### Explora el material
[1] Enumera todas las expresiones que el comentario de Cuaresma sobre las tentaciones de Jesús encierra entre comillas angulares (« »).
[2] Reproduce el comentario de Cuaresma sobre las tentaciones de Jesús desde "Es un hecho" hasta "de su persona.", más abajo, sin omitir nada.
[3] Prosigue el comentario de Cuaresma sobre las tentaciones de Jesús a partir del punto en que se detiene.

====== Texto del ejercicio

I Domingo de Cuaresma, Ciclo C. 
Lucas 4, 113

El Evangelio de Lucas que leemos durante este año fue escrito, como dice él mismo en la introducción, para que el lector creyente se pudiera «dar cuenta de la solidez de las enseñanzas que había recibido». Esta intención es de extraordinaria actualidad. Frente a los ataques desde toda parte a la historicidad de los evangelios y a las manipulaciones sin límites de la figura de Cristo, es más importante que nunca que el cristiano y todo lector honesto del Evangelio se dé cuenta de la solidez de las enseñanzas y de los relatos en él referidos.

Con este fin he orientado los comentarios del evangelio desde el primer domingo de Cuaresma al domingo «in Albis» (II domingo de Pascua. Ndt). Partiendo cada vez del Evangelio del domingo, ampliaremos la mirada a todo un sector o un aspecto de la persona y de la enseñanza de Cristo a él vinculado, para descubrir quién era verdaderamente Jesús: si un simple profeta y un gran hombre, o algo más y diferente. Desearíamos, en otras palabras, brindar un poco de cultura religiosa. Fenómenos como el del «Código da Vinci» de Dan Brown, con las imitaciones y las discusiones que ha suscitado, han puesto de manifiesto la alarmante ignorancia religiosa que reina entre la gente y que se convierte en el terreno ideal para toda desaprensiva operación comercial.

El evangelio del primer domingo de Cuaresma es el de las tentaciones de Jesús en el desierto. Según el plan anunciado, desearía partir de él para ampliar el tema al problema más general de la actitud de Jesús respecto a las potencias demoníacas y los poseídos por el demonio.

Es un hecho innegable y entre los más seguros, históricamente, que Jesús liberó a muchas personas del poder destructivo de Satanás. No tenemos tiempo de recordar todos los episodios. Limitémonos a evidenciar dos cosas: en primer lugar, la explicación que Jesús daba de su poder sobre el demonio; en segundo lugar, qué dice este poder de Él y de su persona.

============
====== Datos mostrados

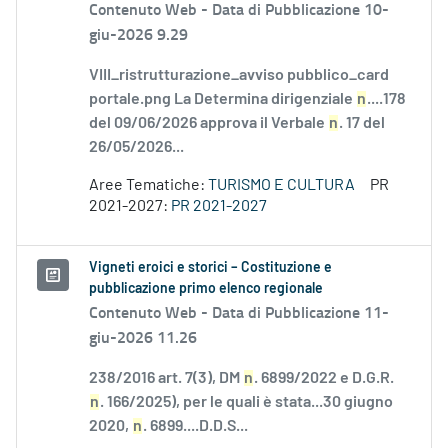
Contenuto Web -
Data di Pubblicazione 10-
giu-2026 9.29
VIII_ristrutturazione_avviso pubblico_card
portale.png La Determina dirigenziale
n
....178
del 09/06/2026 approva il Verbale
n
. 17 del
26/05/2026...
Aree Tematiche:
TURISMO E CULTURA
PR
2021-2027:
PR 2021-2027
Vigneti eroici e storici – Costituzione e
pubblicazione primo elenco regionale
Contenuto Web -
Data di Pubblicazione 11-
giu-2026 11.26
238/2016 art. 7(3), DM
n
. 6899/2022 e D.G.R.
n
. 166/2025), per le quali è stata...30 giugno
2020,
n
. 6899....D.D.S...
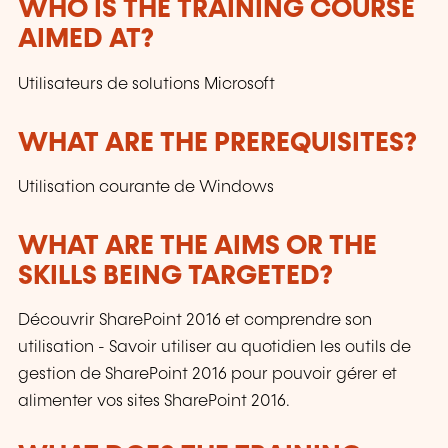
WHO IS THE TRAINING COURSE
are adapted to the requirements of our
AIMED AT?
customers and to the evolution of technologies.
Utilisateurs de solutions Microsoft
WHAT ARE THE PREREQUISITES?
Utilisation courante de Windows
WHAT ARE THE AIMS OR THE
SKILLS BEING TARGETED?
Découvrir SharePoint 2016 et comprendre son
utilisation - Savoir utiliser au quotidien les outils de
gestion de SharePoint 2016 pour pouvoir gérer et
alimenter vos sites SharePoint 2016.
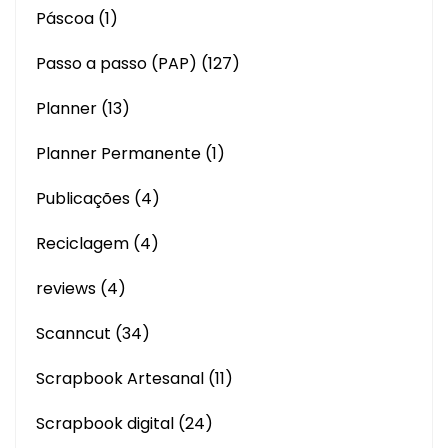
Páscoa
(1)
Passo a passo (PAP)
(127)
Planner
(13)
Planner Permanente
(1)
Publicações
(4)
Reciclagem
(4)
reviews
(4)
Scanncut
(34)
Scrapbook Artesanal
(11)
Scrapbook digital
(24)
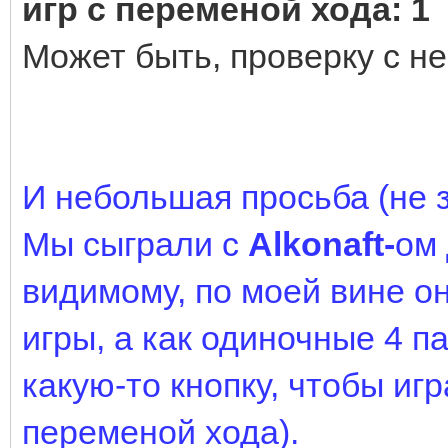
игр с переменой хода: 
Может быть, проверку с не
И небольшая просьба (не з
Мы сыграли с
Аlkonaft-
ом 
видимому, по моей вине о
игры, а как одиночные 4 п
какую-то кнопку, чтобы игр
переменой хода).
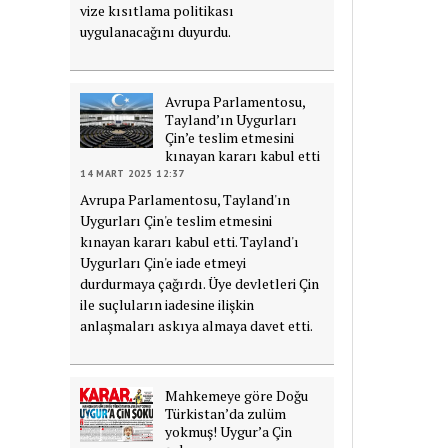
vize kısıtlama politikası
uygulanacağını duyurdu.
Avrupa Parlamentosu,
Tayland’ın Uygurları
Çin’e teslim etmesini
kınayan kararı kabul etti
14 MART 2025 12:37
Avrupa Parlamentosu, Tayland'ın
Uygurları Çin'e teslim etmesini
kınayan kararı kabul etti. Tayland'ı
Uygurları Çin'e iade etmeyi
durdurmaya çağırdı. Üye devletleri Çin
ile suçluların iadesine ilişkin
anlaşmaları askıya almaya davet etti.
Mahkemeye göre Doğu
Türkistan’da zulüm
yokmuş! Uygur’a Çin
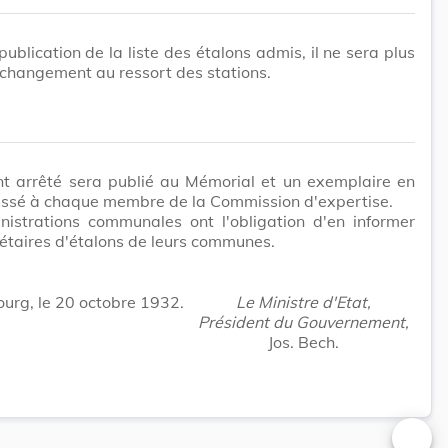
publication de la liste des étalons admis, il ne sera plus
changement au ressort des stations.
nt arrêté sera publié au Mémorial et un exemplaire en
essé à chaque membre de la Commission d'expertise.
nistrations communales ont l'obligation d'en informer
iétaires d'étalons de leurs communes.
rg, le 20 octobre 1932.
Le Ministre d'Etat,
Président du Gouvernement,
Jos. Bech.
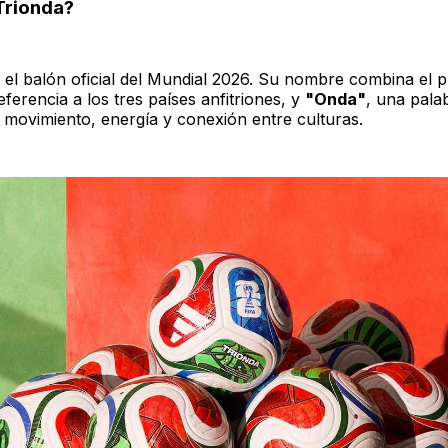
Trionda?
 el balón oficial del Mundial 2026. Su nombre combina el pr
eferencia a los tres países anfitriones, y
"Onda"
, una pala
 movimiento, energía y conexión entre culturas.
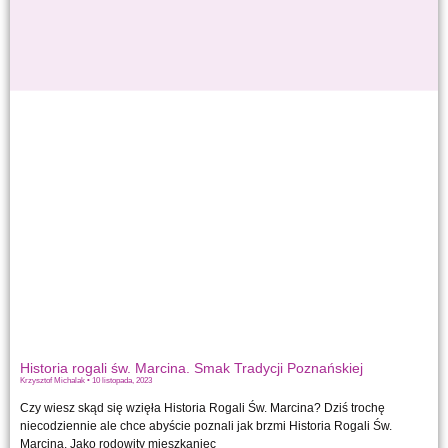
Historia rogali św. Marcina. Smak Tradycji Poznańskiej
Krzysztof Michalak
10 listopada, 2023
Czy wiesz skąd się wzięła Historia Rogali Św. Marcina? Dziś trochę
niecodziennie ale chce abyście poznali jak brzmi Historia Rogali Św.
Marcina. Jako rodowity mieszkaniec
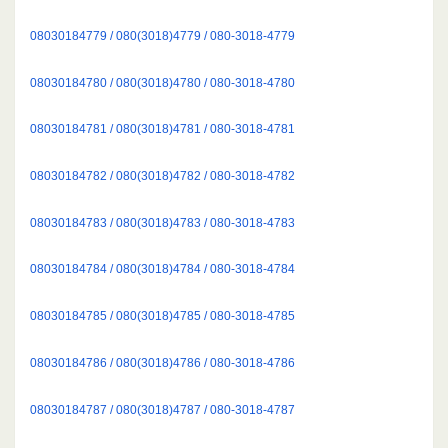
08030184779 / 080(3018)4779 / 080-3018-4779
08030184780 / 080(3018)4780 / 080-3018-4780
08030184781 / 080(3018)4781 / 080-3018-4781
08030184782 / 080(3018)4782 / 080-3018-4782
08030184783 / 080(3018)4783 / 080-3018-4783
08030184784 / 080(3018)4784 / 080-3018-4784
08030184785 / 080(3018)4785 / 080-3018-4785
08030184786 / 080(3018)4786 / 080-3018-4786
08030184787 / 080(3018)4787 / 080-3018-4787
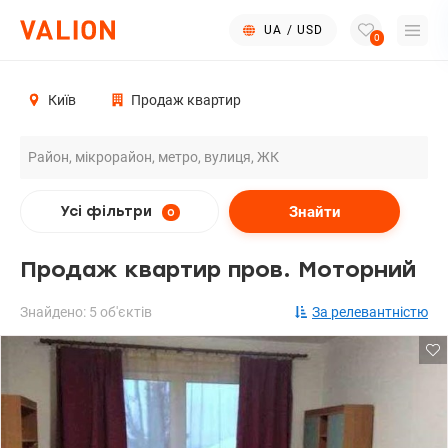
UA
/
USD
0
Київ
Продаж квартир
Знайти
Усі фільтри
0
Продаж квартир пров. Моторний
Знайдено: 5 об'єктів
За релевантністю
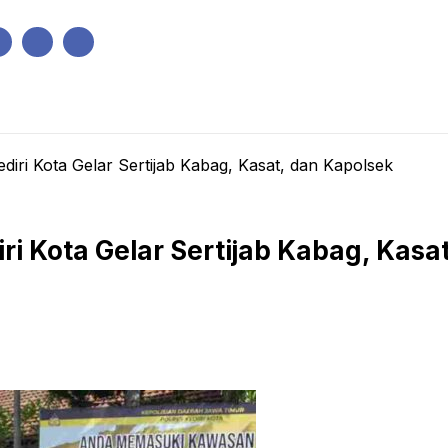
IK
PEMERINTAHAN
EKONOMI
KRIMINAL
PENDIDIKAN
diri Kota Gelar Sertijab Kabag, Kasat, dan Kapolsek
ri Kota Gelar Sertijab Kabag, Kasa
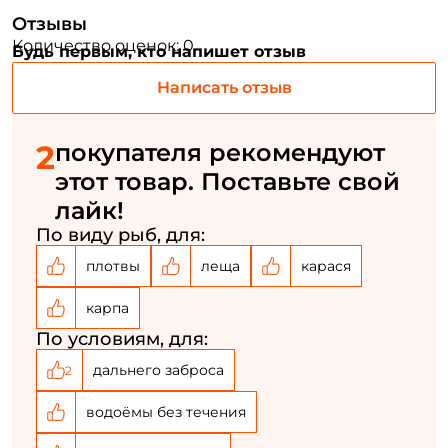
Создать аккаунт
Отзывы
Количество оценок: 0
Будь первым, кто напишет отзыв
Написать отзыв
ФИО: *
2
покупателя рекомендуют
Email: *
этот товар. Поставьте свой
лайк!
Номер телефона: *
По виду рыб, для:
плотвы
леща
карася
Придумайте пароль: *
карпа
По условиям, для:
Повторите пароль: *
дальнего заброса
2
Заполняя данную форму вы соглашаетесь на обработку
персональных данных
водоёмы без течения
Создать аккаунт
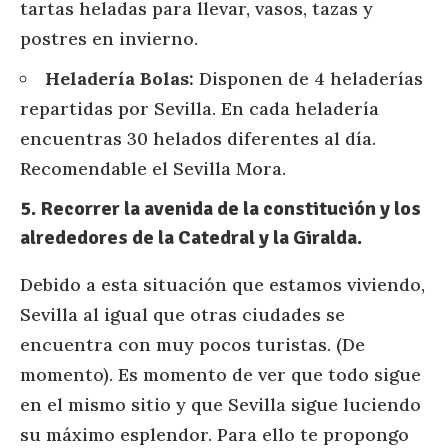
tartas heladas para llevar, vasos, tazas y
postres en invierno.
Heladería Bolas:
Disponen de 4 heladerías
repartidas por Sevilla. En cada heladería
encuentras 30 helados diferentes al día.
Recomendable el Sevilla Mora.
5. Recorrer la avenida de la constitución y los
alrededores de la Catedral y la Giralda.
Debido a esta situación que estamos viviendo,
Sevilla al igual que otras ciudades se
encuentra con muy pocos turistas. (De
momento). Es momento de ver que todo sigue
en el mismo sitio y que Sevilla sigue luciendo
su máximo esplendor. Para ello te propongo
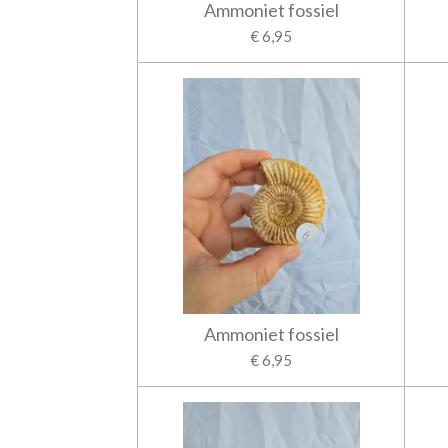
Ammoniet fossiel
€ 6,95
Ammoniet fossiel
€ 6,95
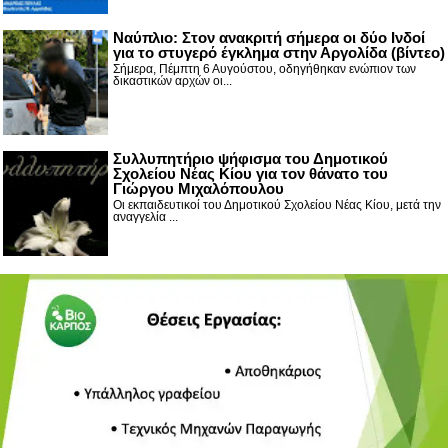
Nαύπλιο: Στον ανακριτή σήμερα οι δύο Ινδοί
για το στυγερό έγκλημα στην Αργολίδα (βίντεο)
Σήμερα, Πέμπτη 6 Αυγούστου, οδηγήθηκαν ενώπιον των
δικαστικών αρχών οι...
Συλλυπητήριο ψήφισμα του Δημοτικού
Σχολείου Νέας Κίου για τον θάνατο του
Γιώργου Μιχαλόπουλου
Οι εκπαιδευτικοί του Δημοτικού Σχολείου Νέας Κίου, μετά την
αναγγελία ...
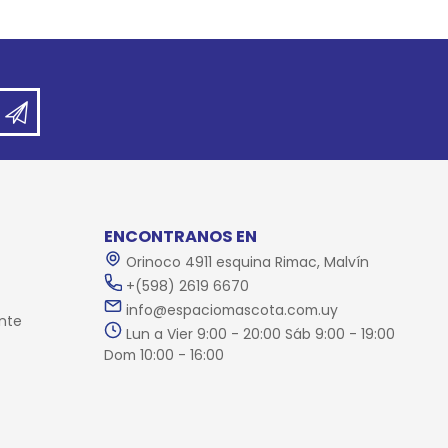
ENCONTRANOS EN
Orinoco 4911 esquina Rimac, Malvín
+(598) 2619 6670
info@espaciomascota.com.uy
nte
Lun a Vier 9:00 - 20:00 Sáb 9:00 - 19:00
Dom 10:00 - 16:00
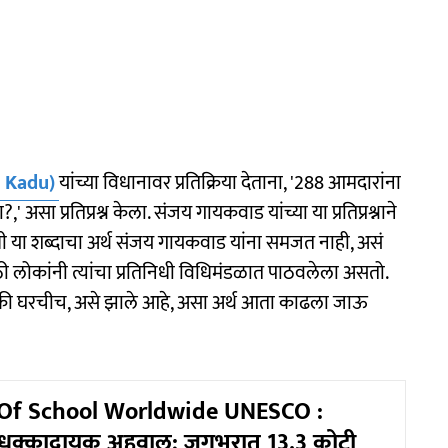
 Kadu)
यांच्या विधानावर प्रतिक्रिया देताना, '288 आमदारांना
असा प्रतिप्रश्न केला. संजय गायकवाड यांच्या या प्रतिप्रश्नाने
निधी या शब्दाचा अर्थ संजय गायकवाड यांना समजत नाही, असं
ी लोकांनी त्यांचा प्रतिनिधी विधिमंडळात पाठवलेला असतो.
रकी घरचीच, असे झाले आहे, असा अर्थ आता काढला जाऊ
 Of School Worldwide UNESCO :
चा धक्कादायक अहवाल; जगभरात 13.3 कोटी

============

### Respuestas del ejercicio
[1]
- dar cuenta de la solidez de las enseñanzas que había recibido
- in Albis
- Código da Vinci

[2]
Es un hecho innegable y entre los más seguros, históricamente, que Jesús liberó a muchas personas del poder destructivo de Satanás. No tenemos tiempo de recordar todos los episodios. Limitémonos a evidenciar dos cosas: en primer lugar, la explicación que Jesús daba de su poder sobre el demonio; en segundo lugar, qué dice este poder de Él y de su persona.

[3]
Frente a la liberación clamorosa que Jesús había obrado en un endemoniado, sus enemigos, al no poder negar el hecho, dicen: «Expulsa a los demonios en nombre de Belcebú, el príncipe de los demonios» (Lc 11, 15). Jesús demuestra que esta explicación es absurda (si Satanás estuviera dividido contra sí mismo, habría acabado desde hace tiempo su dominio; en cambio, prospera). La explicación es otra: Él expulsa los demonios con el dedo de Dios, esto es, con el Espíritu Santo, y esto demuestra que ha llegado a la tierra el Reino de Dios.

Satanás era «el hombre fuerte» que tenía bajo su poder a la humanidad; pero ahora ha venido uno «más fuerte que él» y le está despojando de su poder. Esto nos dice algo formidable sobre la persona de Cristo. Con su venida ha comenzado para la humanidad una nueva era, un cambio de régimen. Una cosa de este tipo no puede ser obra de un simple hombre; tampoco de un gran profeta.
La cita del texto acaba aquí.